Kingston R., Vella V., Pouwels KB., Schmidt JE., El-Abasiri RAA., Reyna-Villasmil E., Hassoun-Kheir N., Harbarth S., Rodríguez-Baño J., Tacconelli E., Arieti F., Gladstone BP., de Kraker MEA., Naylor NR., Robotham JV., PrIMAVeRa Work Package 1 None.
BACKGROUND: Quantifying the resource use and cost of antimicrobial resistance establishes the magnitude of the problem and drives action. OBJECTIVES: Assessment of resource use and cost associated with infections with six key drug-resistant pathogens in Europe. METHODS: A systematic review and Bayesian meta-analysis. DATA SOURCES: MEDLINE® (Ovid), Embase (Ovid), Econlit databases, and grey literature for the period 1st January 1990 to 21st June 2022. STUDY ELIGIBILITY CRITERIA: Resource use and cost outcomes (including excess length of stay, overall costs and other excess in/outpatient costs) were compared between patients with defined antibiotic-resistant infections caused by carbapenem resistant (CR) Pseudomonas aeruginosa and Acinetobacter baumannii, CR or third generation cephalosporin Escherichia coli (3GCREC) and Klebsiella pneumoniae, methicillin resistant Staphylococcus aureus (MRSA) and vancomycin resistant Enterococcus faecium and patients with drug-susceptible or no infection. PARTICIPANTS: All patients diagnosed with drug-resistant bloodstream infections (BSIs).
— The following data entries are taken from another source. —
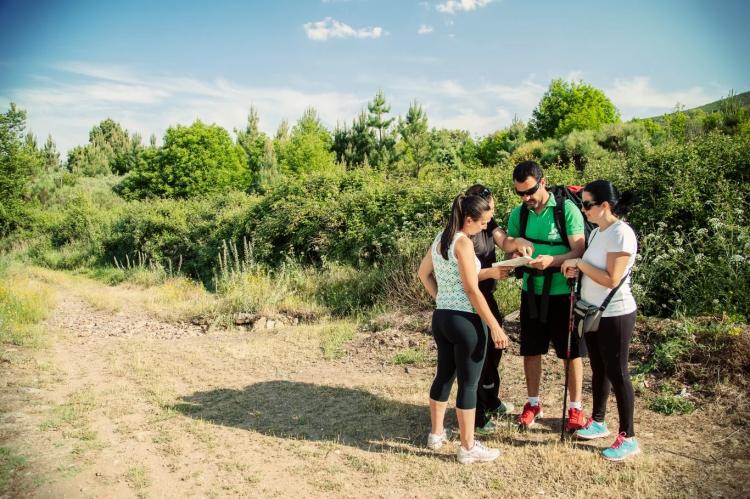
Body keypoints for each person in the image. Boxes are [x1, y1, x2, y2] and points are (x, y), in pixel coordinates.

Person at [417, 192, 509, 464]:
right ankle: (468, 447)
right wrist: (494, 326)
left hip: (442, 318)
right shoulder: (464, 244)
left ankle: (436, 434)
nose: (485, 228)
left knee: (444, 375)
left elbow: (423, 274)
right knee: (469, 384)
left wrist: (441, 299)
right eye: (482, 223)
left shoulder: (440, 239)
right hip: (466, 321)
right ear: (469, 219)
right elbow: (471, 288)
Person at [506, 161, 590, 432]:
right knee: (531, 350)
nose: (526, 198)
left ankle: (575, 409)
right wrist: (516, 254)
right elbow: (510, 250)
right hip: (531, 290)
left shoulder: (567, 210)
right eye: (520, 193)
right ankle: (533, 403)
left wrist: (552, 260)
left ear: (543, 182)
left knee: (570, 353)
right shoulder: (519, 214)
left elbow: (580, 252)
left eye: (529, 191)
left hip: (563, 293)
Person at [561, 180, 640, 461]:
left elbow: (612, 278)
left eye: (587, 204)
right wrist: (577, 272)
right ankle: (598, 421)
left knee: (618, 372)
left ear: (605, 206)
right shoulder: (596, 233)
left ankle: (628, 436)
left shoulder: (621, 234)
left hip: (615, 313)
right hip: (592, 311)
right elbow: (592, 270)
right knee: (598, 368)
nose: (583, 209)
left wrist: (581, 264)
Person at [463, 184, 518, 435]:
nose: (491, 215)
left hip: (487, 295)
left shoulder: (487, 223)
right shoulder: (464, 234)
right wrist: (491, 272)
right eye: (488, 210)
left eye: (492, 210)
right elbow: (464, 277)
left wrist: (519, 246)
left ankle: (491, 398)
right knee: (479, 355)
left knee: (495, 349)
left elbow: (504, 241)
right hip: (472, 299)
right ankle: (477, 414)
INTERVENTIONS: NA. ASSESSMENT OF RISK OF BIAS: An adapted version of the Joanna-Briggs Institute assessment tool, incorporating case-control, cohort, and economic assessment frameworks. METHODS OF DATA SYNTHESIS: Hierarchical Bayesian meta-analyses were used to assess pathogen-specific resource use estimates. RESULTS: Of 5,969 screened publications, 37 were included in the review. Data were sparse and heterogeneous. Most studies estimated attributable burden, comparing resistant and susceptible pathogens (32/37). Four studies analysed the excess cost of hospitalisation attributable to 3GCREC bloodstream infections (BSIs), ranging from -€ 2,465.50 to € 6,402.81. Eight studies presented adjusted excess length of hospital stay estimates for MRSA and 3GCREC BSIs (4 each) allowing for Bayesian hierarchical analysis, estimating means of 1.26 (95% credible interval (CrI): -0.72 - 4.17) and 1.78 (95% CrI: -0.02 - 3.38) days, respectively. CONCLUSIONS: Evidence on most cost and resource use outcomes and across most pathogen-resistance combinations was severely lacking. Given the importance of this evidence for rational policymaking, further research is urgently needed.